11. The computing device according to claim 10, wherein
the label of the sample image pair comprises a first label and a second label, the first label is a segmentation result that is of the RGB image or the depth image and that is formed manually in advance, and the second label is obtained after Gaussian blur processing is performed on the first label; and
the performing a parameter adjustment on the first network model, the second network model, and the third network model comprises:
performing a parameter adjustment on the second network model and the third network model based on a difference between the first label and the segmentation result of the target object; and
performing a parameter adjustment on the first network model based on a difference between the second label and the first depth feature extraction result.
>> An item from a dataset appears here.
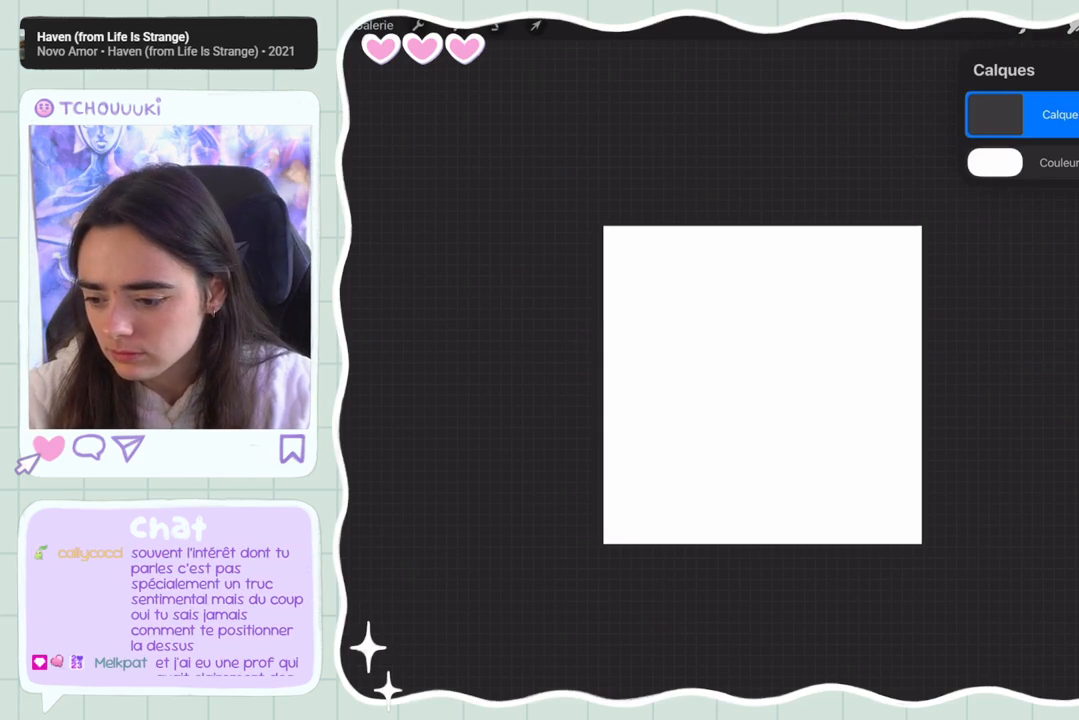
{"buttons": ["R1"], "events": []}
12. The computing device according to claim 10, wherein
after the inputting the depth image into the first network model, the method further comprises: obtaining contour information that is of the target object and that is extracted by an intermediate-layer neural network comprised in the first network model, and outputting, to the second network model as a second depth feature extraction result, the contour information that is of the target object and that is extracted by the intermediate-layer neural network; and
after the inputting a combined image of the depth image and the RGB image into the second network model, and before the edge feature that is of the target object and that is output by the second network model is obtained, the method further comprises:
performing feature extraction on the combined image through each layer of front-end neural network comprised in the second network model, to obtain a primary edge feature; and
processing the primary edge feature and the second depth feature extraction result though each layer of back-end neural network comprised in the second network model, to obtain and output the edge feature of the target object.
13. The computing device according to claim 12, wherein convolution kernels and convolution strides of the first network model and the second network model are adjusted, so that the primary edge feature and the second depth feature extraction result correspond to the same image size.
14. The computing device according to claim 10, wherein before the depth image and the RGB image are combined, the method further comprises:
normalizing a pixel value of the RGB image and a pixel value of the depth image, and normalizing, to 0, a pixel value of a pixel whose value is null in the depth image.
15. The computing device according to claim 10, wherein the processor is further caused to implement an image recognition method, the method comprising:
obtaining a to-be-processed RGB image and a to-be-processed depth image that are obtained by photographing the same visual range;
inputting the to-be-processed depth image into a first network model, to obtain a depth feature extraction result output by the first network model;
inputting a combined image of the to-be-processed depth image and the to-be-processed RGB image into a second network model, to obtain an edge feature that is of a target object and that is output by the second network model; and
inputting the edge feature of the target object and the depth feature extraction result into a third network model, to obtain a segmentation result that is of the target object and that is output by the third network model.